■ What the task requires
In the data starting at the line that contains "At which category does" and ending at the line that contains "202 - Southwest", replace "category" with "label". Write out only those lines, with everything else left as it is.

■ Raw data
# # # #

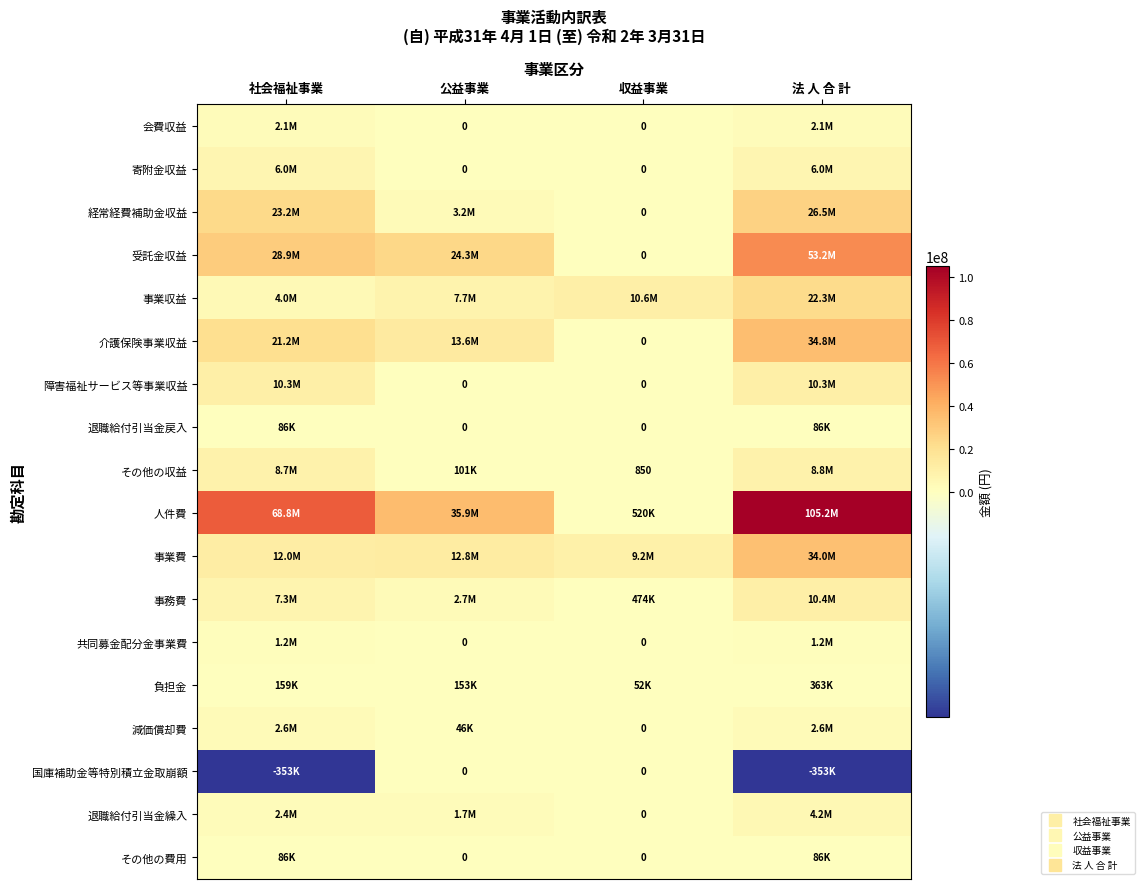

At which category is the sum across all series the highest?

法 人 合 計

# # # #

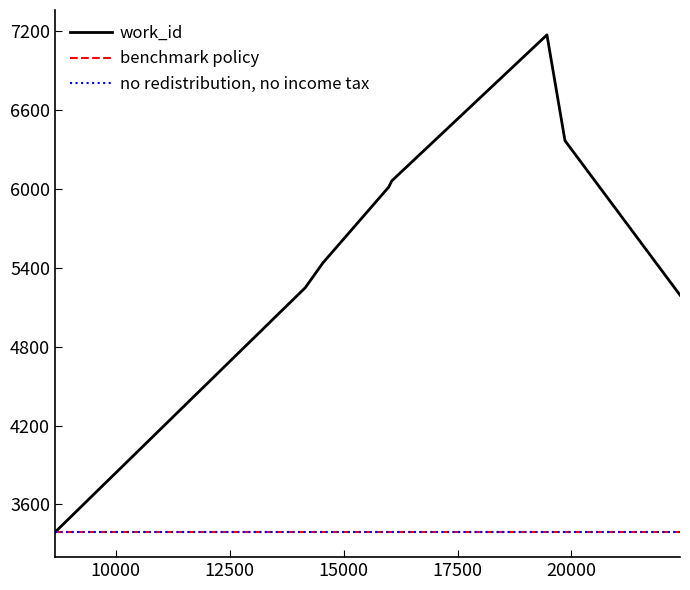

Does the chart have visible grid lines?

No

# # # #

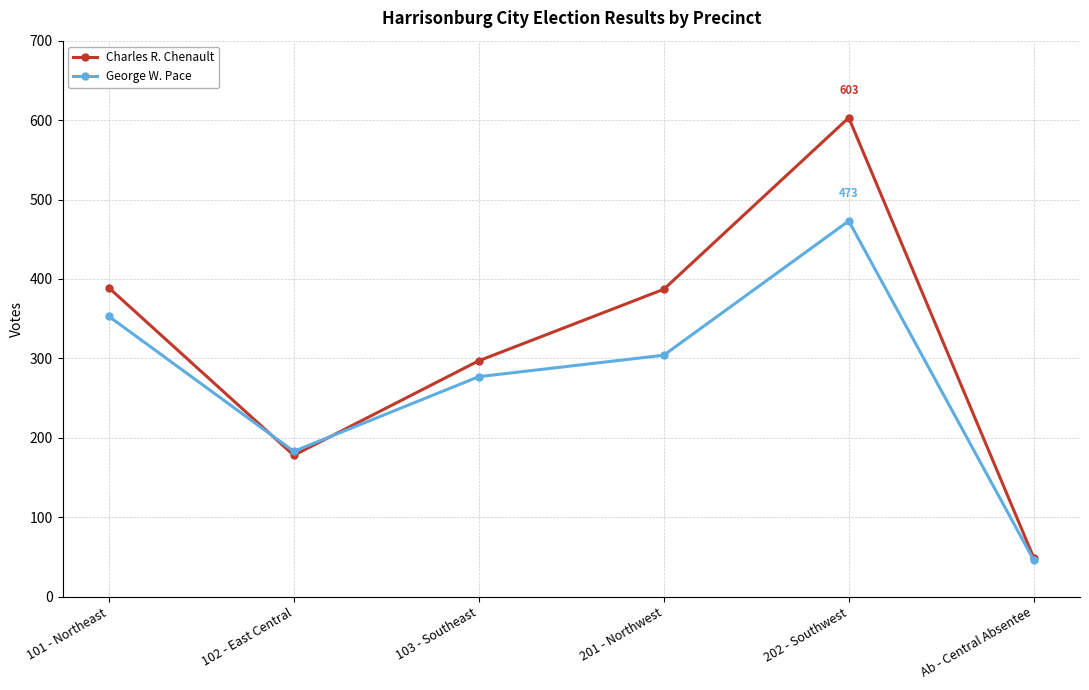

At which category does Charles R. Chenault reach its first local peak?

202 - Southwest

# # # #

■ Expected answer
At which label does Charles R. Chenault reach its first local peak?

202 - Southwest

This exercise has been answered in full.